Fun and full of witches, this book is perfect for every children’s book club.
That was a pathetic attempt at making my own (and first) book blurb. I find them fascinating. I always make sure to read all the blurbs before beginning any book. I think they’re smartly written. Don’t worry, I will get better at this.
The Resident Witch by Marian T. Place is a re-read. I remember not liking it that much when I read it for the first time when I was about fourteen. But after reading it now, all I could think of is missing being a kid. Weirdly, this book reminds me of playtime and is making me feel nostalgic.

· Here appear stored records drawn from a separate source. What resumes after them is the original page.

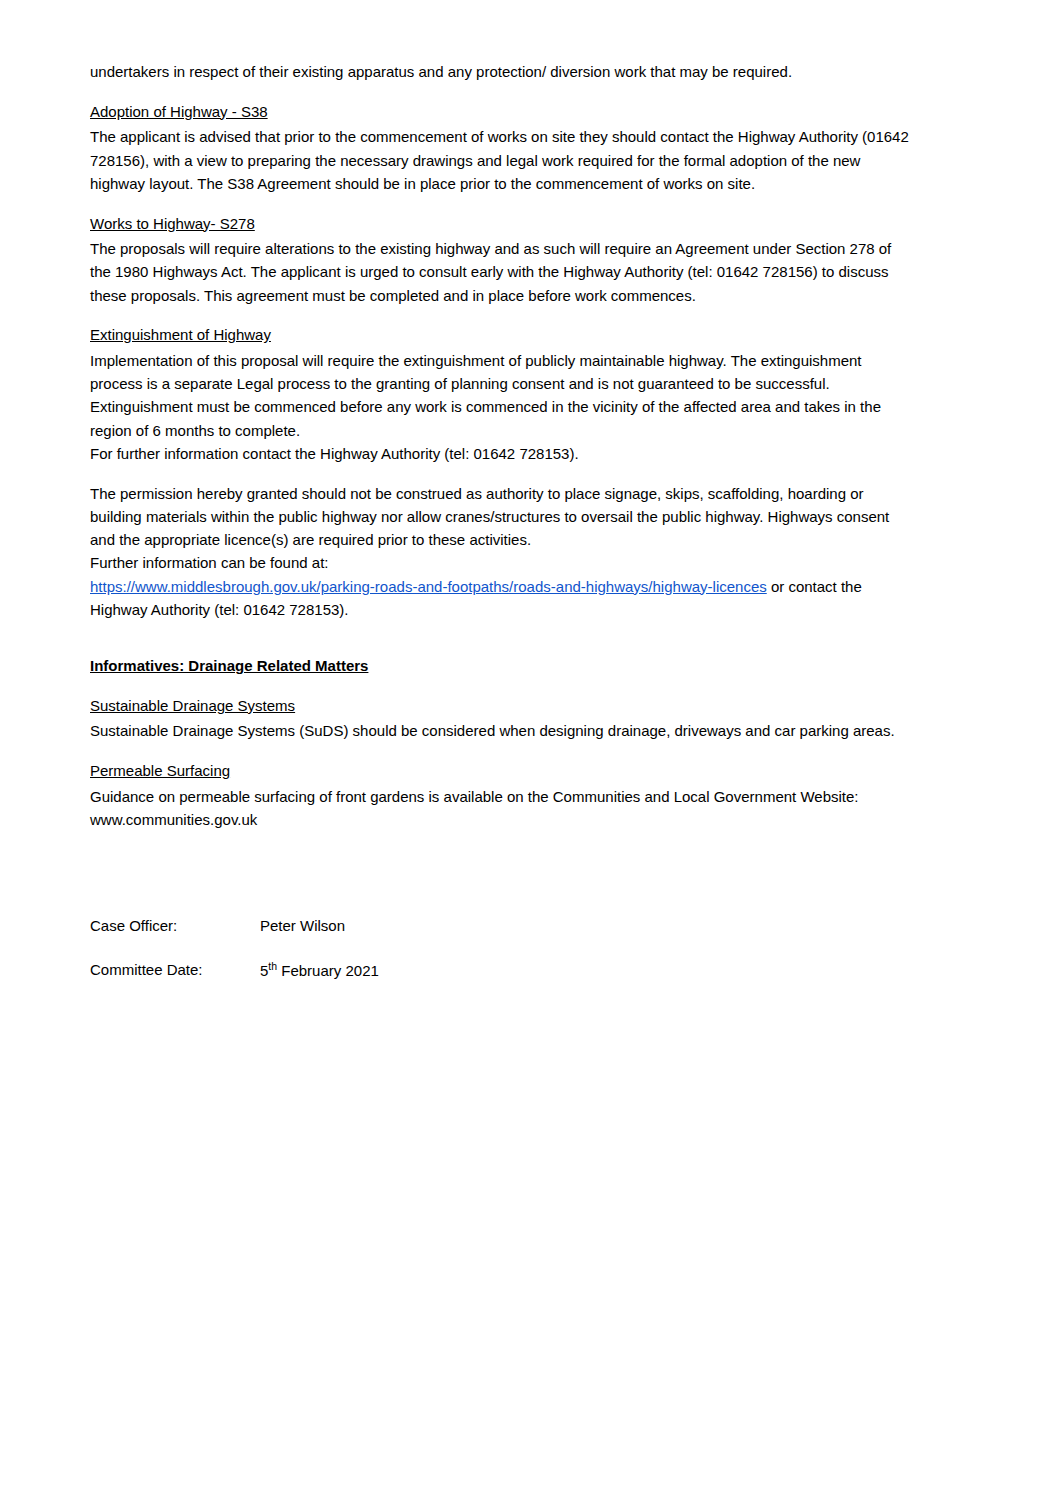undertakers in respect of their existing apparatus and any protection/ diversion work that may be required.
Adoption of Highway - S38
The applicant is advised that prior to the commencement of works on site they should contact the Highway Authority (01642 728156), with a view to preparing the necessary drawings and legal work required for the formal adoption of the new highway layout. The S38 Agreement should be in place prior to the commencement of works on site.
Works to Highway- S278
The proposals will require alterations to the existing highway and as such will require an Agreement under Section 278 of the 1980 Highways Act. The applicant is urged to consult early with the Highway Authority (tel: 01642 728156) to discuss these proposals. This agreement must be completed and in place before work commences.
Extinguishment of Highway
Implementation of this proposal will require the extinguishment of publicly maintainable highway. The extinguishment process is a separate Legal process to the granting of planning consent and is not guaranteed to be successful. Extinguishment must be commenced before any work is commenced in the vicinity of the affected area and takes in the region of 6 months to complete.
For further information contact the Highway Authority (tel: 01642 728153).
The permission hereby granted should not be construed as authority to place signage, skips, scaffolding, hoarding or building materials within the public highway nor allow cranes/structures to oversail the public highway. Highways consent and the appropriate licence(s) are required prior to these activities.
Further information can be found at:
https://www.middlesbrough.gov.uk/parking-roads-and-footpaths/roads-and-highways/highway-licences or contact the Highway Authority (tel: 01642 728153).
Informatives: Drainage Related Matters
Sustainable Drainage Systems
Sustainable Drainage Systems (SuDS) should be considered when designing drainage, driveways and car parking areas.
Permeable Surfacing
Guidance on permeable surfacing of front gardens is available on the Communities and Local Government Website: www.communities.gov.uk
Case Officer:
Peter Wilson
Committee Date:
5th February 2021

However, while the book is fun and amusing, it lacked the suspense I was expecting. I now equate witches with excitement, danger, magnificence, and suspense. It’s J. K. Rowling’s fault. I didn’t find all those in the book.
What’s it about? Witches are supposed to make pranks and frighten people. But little Witcheena, while mischievous, longed for a friend. She finally found one in a carnival she was putting pranks on. The only problem is, her new friend’s not a witchling but an earthling! And her earthling friend mustn’t find out she’s a witch for Witcheena might turn into a toad! And there’s her Auntie too, who’s counting on her to do what a real witch must do and who might just not approve of her misbehavior.
Simply written, The Resident Witch is a book that can be read quickly. It has only got 119 pages and has cute illustrations of Witcheena, the witchling; her Senior Witch Auntie; Cadenza, the broom; Angela, the cat; and Nancy, the earthling, among others (illustrated by Marilyn Miller).
The edition that I have was printed in 1973, and it says “95 cents” on the front cover. Ain’t that cool.
The Resident Witch by Marian T. Place was published in 1970.